For $m>2$, there are no fixed directed edges under this swap, since solving

$$ (x,y)=(y,x)\quad\text{and}\quad (x,y+1)=(x+1,y) $$

is impossible modulo $m$ when $m>2$. Hence every orbit has size exactly $2$.

It therefore suffices to show that in each swap-orbit, exactly one edge lies in $C$. Once this holds, the other edge in the orbit lies in $C^\ast = S(C)$, so the union $C \cup C^\ast$ contains every edge in $E$.

We now verify this exclusivity property.

Each vertex in $C$ has exactly one outgoing edge determined by the Gray code rule: at $(x,y)$, either the first coordinate changes or the second coordinate changes, never both. The construction is symmetric under swapping coordinates: if at $(x,y)$ the move is horizontal, then at $(y,x)$ the corresponding move in the swapped system is vertical. This follows directly from the definition of the modular Gray code, where the same local rule is applied to both coordinates, and swapping coordinates exchanges the roles of the two update conditions.

Hence, if $C$ uses the edge

$$ (x,y)\to(x,y+1), $$

then at the swapped position $(y,x)$, the rule forces a vertical move

$$ (y,x)\to(y+1,x), $$

so the swapped edge belongs to $C^\ast$. Conversely, if $C$ uses the vertical edge from $(y,x)$, then $C^\ast$ uses the horizontal edge from $(x,y)$.
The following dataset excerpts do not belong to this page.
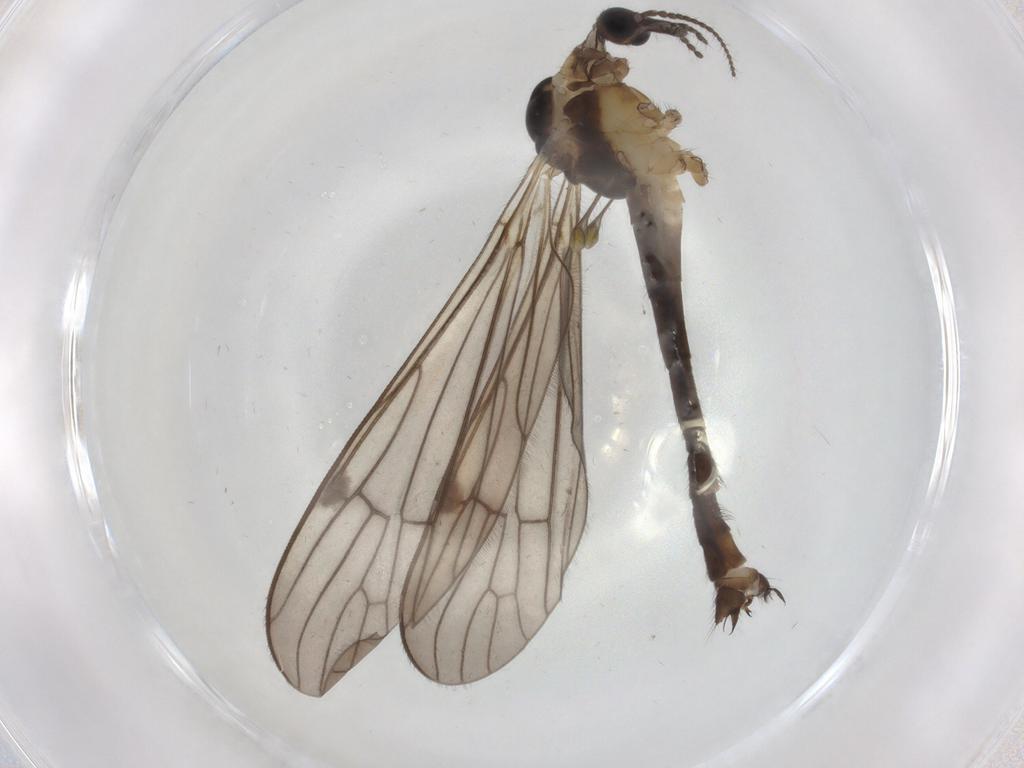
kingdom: Animalia
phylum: Arthropoda
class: Insecta
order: Diptera
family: Limoniidae
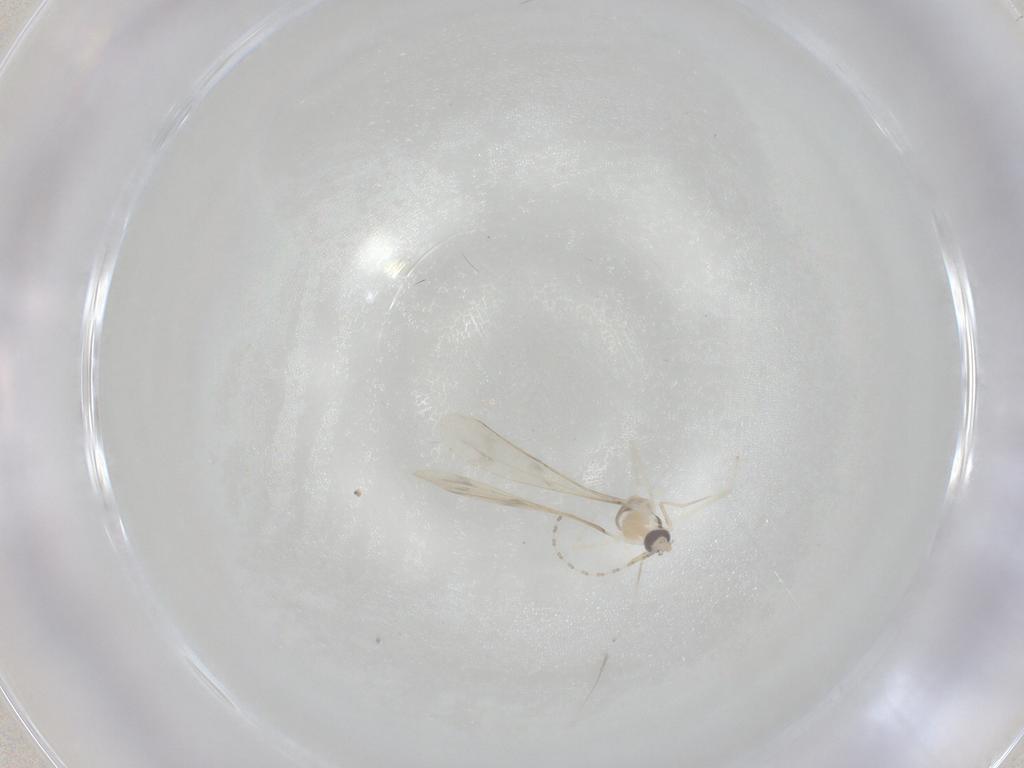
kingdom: Animalia
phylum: Arthropoda
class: Insecta
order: Diptera
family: Cecidomyiidae
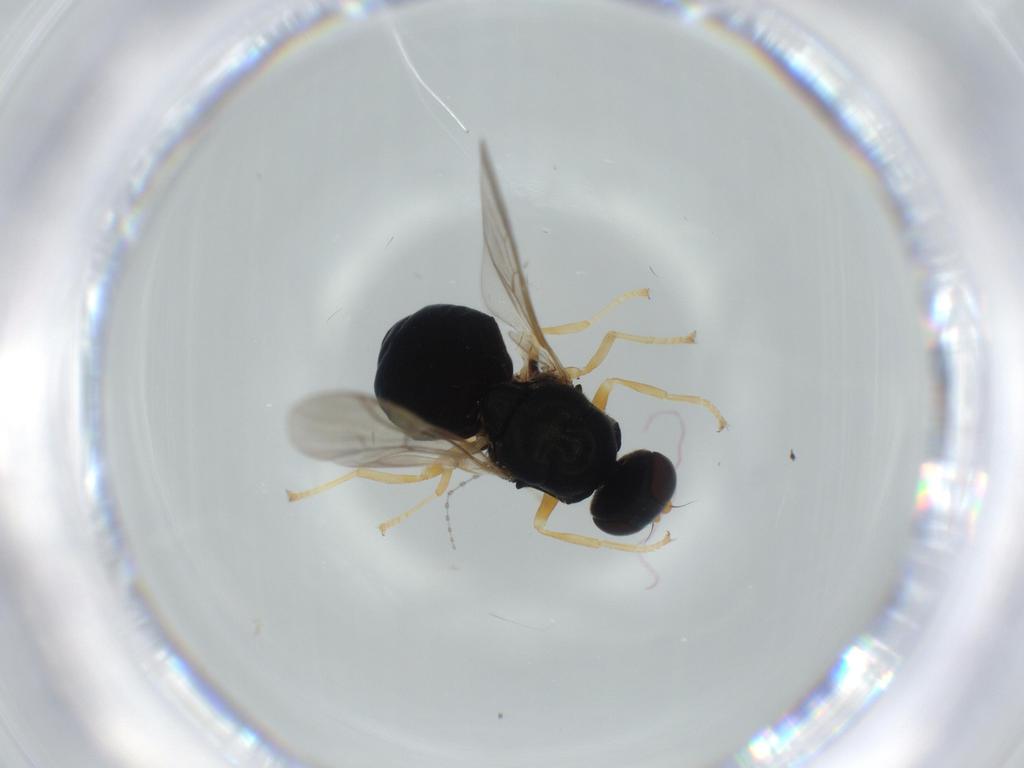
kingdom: Animalia
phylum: Arthropoda
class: Insecta
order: Diptera
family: Stratiomyidae
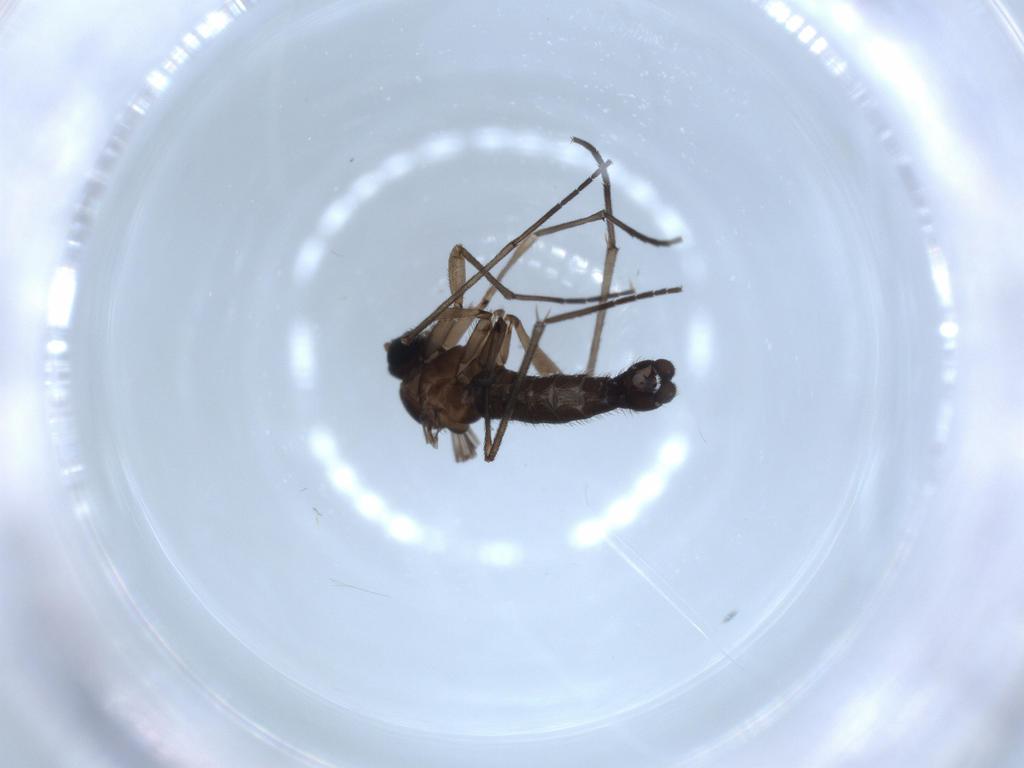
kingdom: Animalia
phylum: Arthropoda
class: Insecta
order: Diptera
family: Sciaridae
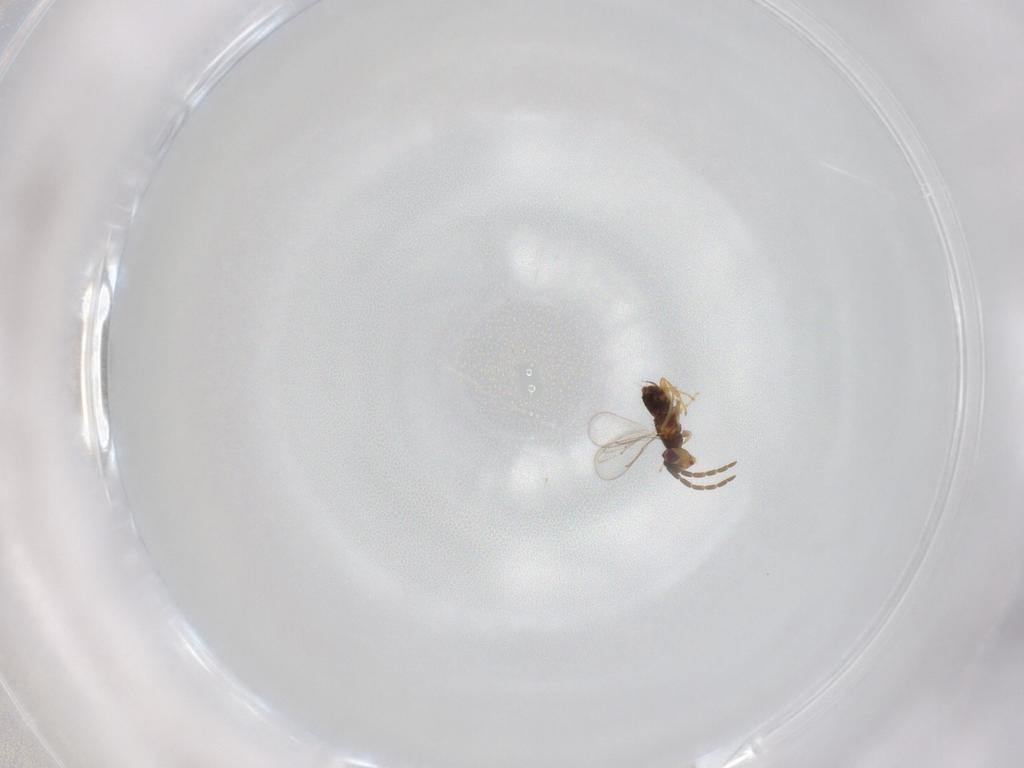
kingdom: Animalia
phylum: Arthropoda
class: Insecta
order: Hymenoptera
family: Aphelinidae
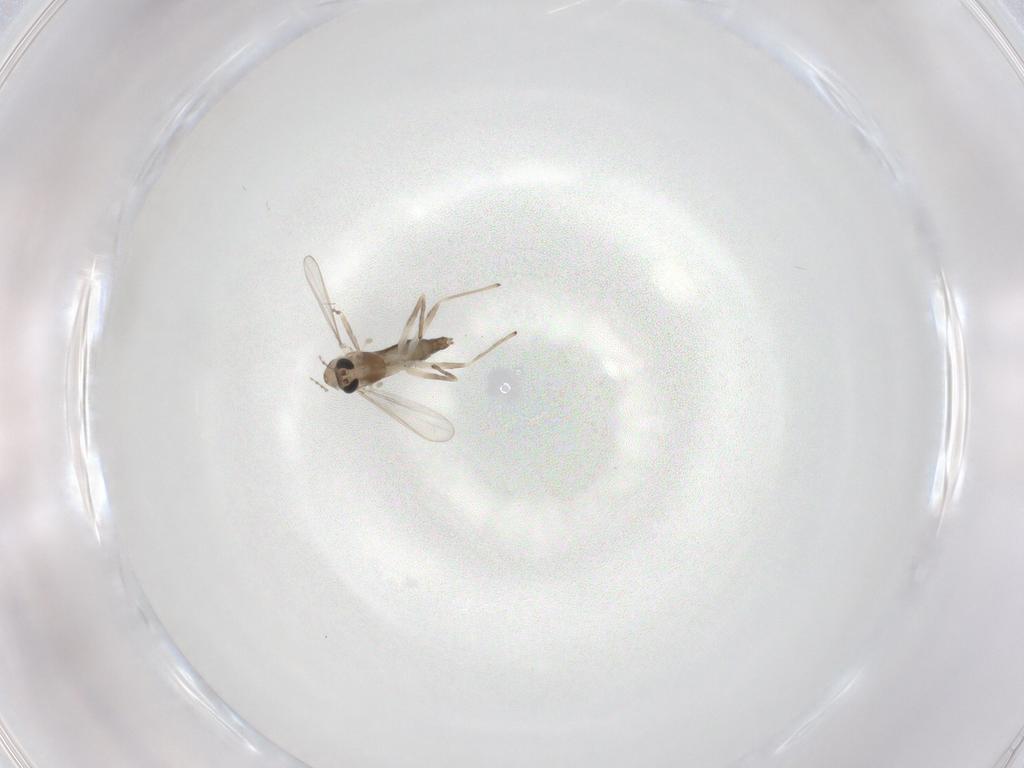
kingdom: Animalia
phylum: Arthropoda
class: Insecta
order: Diptera
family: Chironomidae
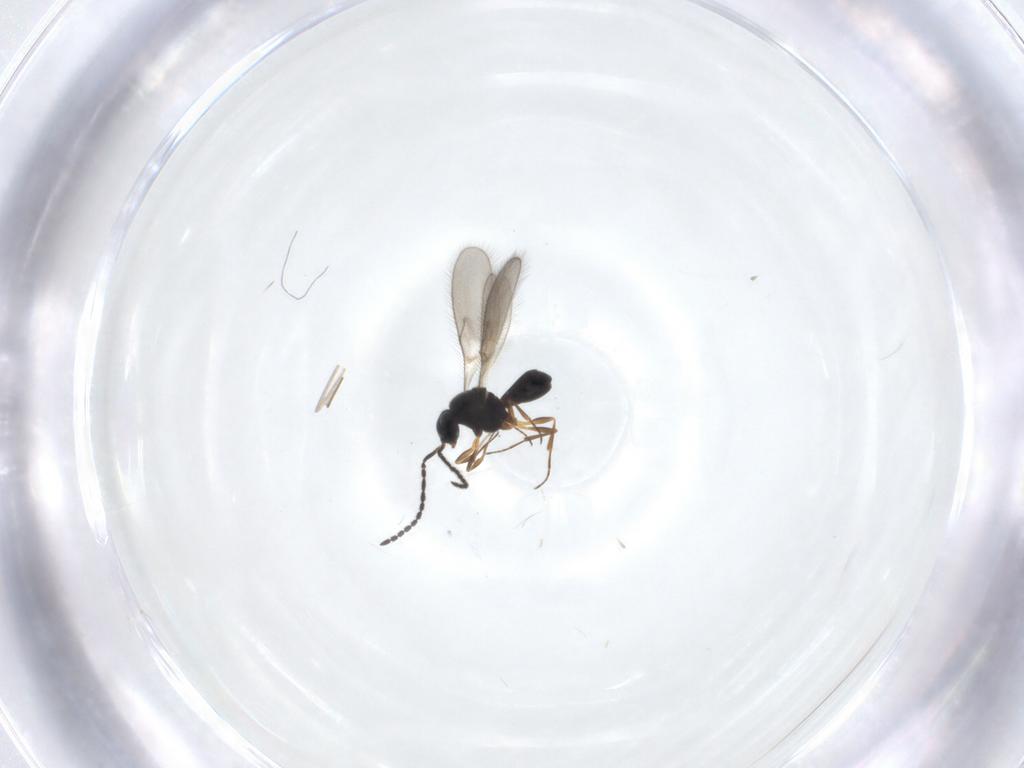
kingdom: Animalia
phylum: Arthropoda
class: Insecta
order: Hymenoptera
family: Scelionidae
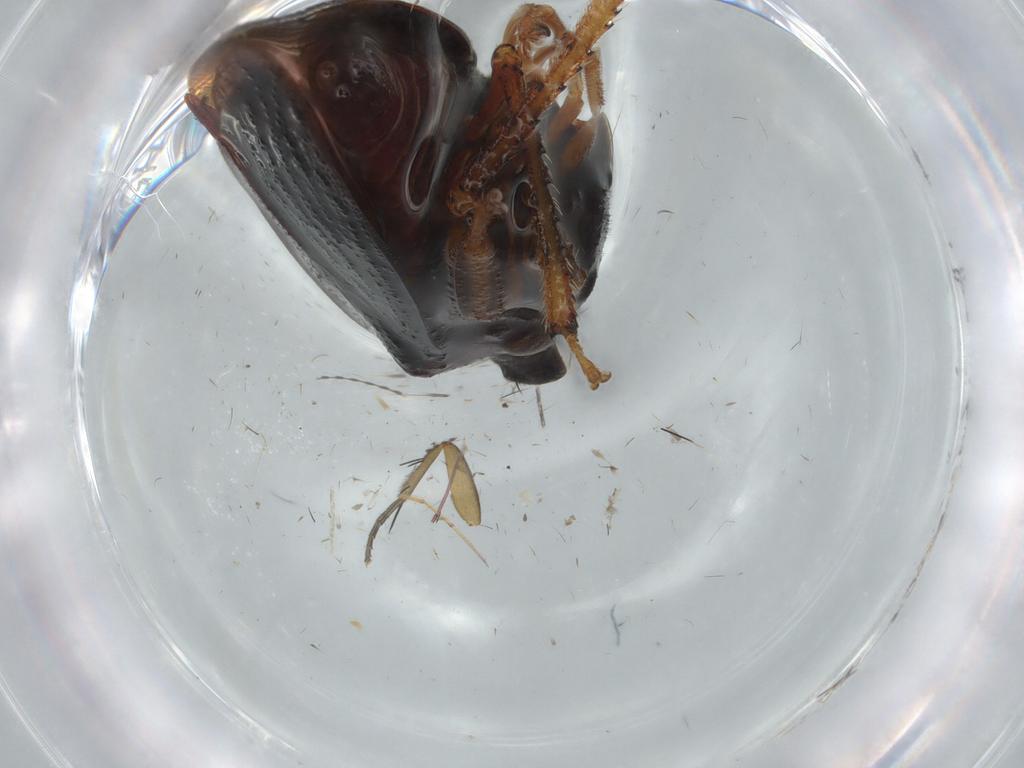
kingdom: Animalia
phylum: Arthropoda
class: Insecta
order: Hemiptera
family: Membracidae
Thus every swap-orbit ${e,S(e)}$ contributes exactly one edge to $C$ and the other to $C^\ast$.

Since these orbits partition all $2m^2$ directed grid edges and $C$ contains exactly $m^2$ edges, it follows that $C\cup C^\ast$ contains every edge in $E$.

Therefore every edge of the form $(x,y)\to(x,y+1)$ and $(x,y)\to(x+1,y)$ occurs in one of the two cycles $C$ or $C^\ast$, as required.